I had a conversation with a member of tournament staff not so long ago, in which he talked through a few of the rule changes and structure adjustments he had been encouraged to make over the previous few years. “Whenever these guys say that something makes the game better, they’re meaning it makes the game better for them,” the tournament official said, referencing suggestions received from many of the high-profile pros, who tend to care the most about these things.
He went on to state what is pretty bloody obvious to everyone, that nobody in poker starts protesting for something that will reduce his or her chance of winning. Ergo, the top players want long levels and deep stacks, for example, which will allow their skills to shine, while the lesser experienced players would do better if everything was a short-stacked hyper turbo and they could set their chips racing time and again. The former group typically have the ear of the tournament staff, however, and their ideas tend to be passed. Heaven forbid anyone would want to block something that’s “good for the game”.
I thought about all this doublespeak, and the self-serving claims of what is “good for the game”, when I watched the latest Sheldon Adelson-funded TV spot, lobbying for a ban on online gambling in the United States. Adelson, as you no doubt know, is the most prominent voice in the campaign to block all online gaming in America, which includes online poker. The problem is that he’s not just some crackpot who can be ignored: Adelson is actually the eighth-richest person in the world, according to Forbes, and he has friends in the very highest places.
Adelson’s slick new production focuses on the perceived dangers presented to children by online gaming and depicts a young boy picking up his father’s smartphone to drain his bank account playing blackjack, roulette and (groan) poker. The general gist is that online gaming is an evil infecting the whole of society and Adelson has played the “Won’t somebody think of the children!” card right away.
But here’s the moment you’ll hear the irony klaxon sounding loudly: Adelson made his billions as the owner and CEO of a land-based casino group. Few people have profited from the American (and Chinese) public’s love of gambling more than this self-appointed guardian of our children’s well-being.

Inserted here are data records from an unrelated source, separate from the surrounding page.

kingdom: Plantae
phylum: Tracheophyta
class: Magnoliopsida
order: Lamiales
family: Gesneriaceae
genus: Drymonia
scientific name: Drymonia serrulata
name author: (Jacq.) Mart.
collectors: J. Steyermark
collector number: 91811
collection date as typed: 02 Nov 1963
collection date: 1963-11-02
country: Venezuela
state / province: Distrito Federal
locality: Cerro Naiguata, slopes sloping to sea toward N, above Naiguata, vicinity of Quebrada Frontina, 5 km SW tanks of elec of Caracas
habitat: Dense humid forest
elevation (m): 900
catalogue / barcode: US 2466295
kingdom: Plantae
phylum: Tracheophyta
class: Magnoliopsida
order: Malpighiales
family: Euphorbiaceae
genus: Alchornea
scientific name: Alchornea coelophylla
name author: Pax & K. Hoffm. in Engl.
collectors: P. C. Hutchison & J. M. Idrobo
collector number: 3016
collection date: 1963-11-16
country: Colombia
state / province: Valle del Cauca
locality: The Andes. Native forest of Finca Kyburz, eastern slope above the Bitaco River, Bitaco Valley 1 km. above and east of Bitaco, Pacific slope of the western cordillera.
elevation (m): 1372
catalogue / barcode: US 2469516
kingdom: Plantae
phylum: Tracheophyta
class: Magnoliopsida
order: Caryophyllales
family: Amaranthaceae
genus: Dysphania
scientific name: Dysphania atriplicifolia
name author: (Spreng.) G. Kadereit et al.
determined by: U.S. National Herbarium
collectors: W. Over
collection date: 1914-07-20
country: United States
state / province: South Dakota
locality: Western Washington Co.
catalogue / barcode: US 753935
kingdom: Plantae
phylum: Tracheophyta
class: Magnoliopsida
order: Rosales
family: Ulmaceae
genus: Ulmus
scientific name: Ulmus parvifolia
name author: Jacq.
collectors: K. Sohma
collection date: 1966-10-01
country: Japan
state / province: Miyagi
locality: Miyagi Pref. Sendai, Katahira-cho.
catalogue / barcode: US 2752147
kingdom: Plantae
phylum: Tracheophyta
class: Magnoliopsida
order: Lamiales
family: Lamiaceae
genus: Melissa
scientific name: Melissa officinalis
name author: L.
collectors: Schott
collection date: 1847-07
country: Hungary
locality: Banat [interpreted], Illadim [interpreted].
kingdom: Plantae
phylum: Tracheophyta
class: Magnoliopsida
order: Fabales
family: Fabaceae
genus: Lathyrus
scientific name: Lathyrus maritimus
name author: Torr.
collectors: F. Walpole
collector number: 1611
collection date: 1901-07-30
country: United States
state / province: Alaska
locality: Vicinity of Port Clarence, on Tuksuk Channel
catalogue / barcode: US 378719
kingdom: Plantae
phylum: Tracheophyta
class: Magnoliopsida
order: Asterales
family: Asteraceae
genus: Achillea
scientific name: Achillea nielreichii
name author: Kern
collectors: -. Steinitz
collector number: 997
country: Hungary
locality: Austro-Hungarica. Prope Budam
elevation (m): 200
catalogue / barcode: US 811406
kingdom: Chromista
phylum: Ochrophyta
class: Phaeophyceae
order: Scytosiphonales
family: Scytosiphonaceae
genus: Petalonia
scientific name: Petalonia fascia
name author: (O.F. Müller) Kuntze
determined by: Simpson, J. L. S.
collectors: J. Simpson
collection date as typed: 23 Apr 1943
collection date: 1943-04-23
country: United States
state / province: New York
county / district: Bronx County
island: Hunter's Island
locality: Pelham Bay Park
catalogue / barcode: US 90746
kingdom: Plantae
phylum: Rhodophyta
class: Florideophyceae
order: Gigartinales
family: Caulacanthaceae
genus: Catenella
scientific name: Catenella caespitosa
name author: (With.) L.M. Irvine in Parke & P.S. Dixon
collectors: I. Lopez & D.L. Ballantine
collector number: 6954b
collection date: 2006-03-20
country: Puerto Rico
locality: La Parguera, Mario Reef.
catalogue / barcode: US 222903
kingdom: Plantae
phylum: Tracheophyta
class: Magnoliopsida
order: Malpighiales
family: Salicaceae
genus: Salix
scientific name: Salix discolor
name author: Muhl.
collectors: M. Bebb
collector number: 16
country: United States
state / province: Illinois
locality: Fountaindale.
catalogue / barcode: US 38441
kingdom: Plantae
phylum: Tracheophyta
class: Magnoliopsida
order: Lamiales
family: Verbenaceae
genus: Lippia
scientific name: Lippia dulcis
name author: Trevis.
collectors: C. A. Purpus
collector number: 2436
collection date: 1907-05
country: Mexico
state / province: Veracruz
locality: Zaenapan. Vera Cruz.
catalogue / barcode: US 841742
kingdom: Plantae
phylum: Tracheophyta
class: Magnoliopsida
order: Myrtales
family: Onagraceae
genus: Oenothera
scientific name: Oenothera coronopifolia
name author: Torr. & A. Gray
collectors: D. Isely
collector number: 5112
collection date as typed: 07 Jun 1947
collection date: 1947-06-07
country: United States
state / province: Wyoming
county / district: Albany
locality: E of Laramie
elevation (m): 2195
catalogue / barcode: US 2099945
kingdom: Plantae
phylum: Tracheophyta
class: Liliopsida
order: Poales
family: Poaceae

Without the spinning reels of the slots and wheels of the roulette tables, there would be no Sheldon Adelson at all.
Albeit on a significantly grander scale, Adelson is engaging in classic poker doublespeak. Fearful that online gaming would hit his revenues, he is saying it should be banned because it’s bad for our kids, but he means it would be bad for him.
The dishonesty is one thing, but what frustrates me most about all this doublespeak is the way it drives a wedge between two (or more) sides and makes it difficult to have a honest discussion in a bid to find common ground. Nobody involved with the gaming industry, either in the online or the bricks and mortar world, wants children to be gambling illegally, and it’s insulting when Adelson tacitly implies a lack of rigour online. The online poker sites take this subject incredibly seriously and their security agents are arguably even more vigilant than the guards employed to check IDs in land-based casinos.
If the good of our children is really the prime concern—and why shouldn’t it be?—then Adelson should think about hosting a roundtable with executives from all the other casino chains as well as the online gaming operators. They could figure out effective ways of safeguarding the vulnerable rather than wantonly exploiting them, and all could learn a great deal from online poker’s example: about education, security and stop-loss.
Furthermore, only the poker operators would really know difference between the outright gambling of roulette or blackjack and the significantly more skill-based poker. Getting that distinction into the legislators’ heads would be a good start. It might even be good for the game.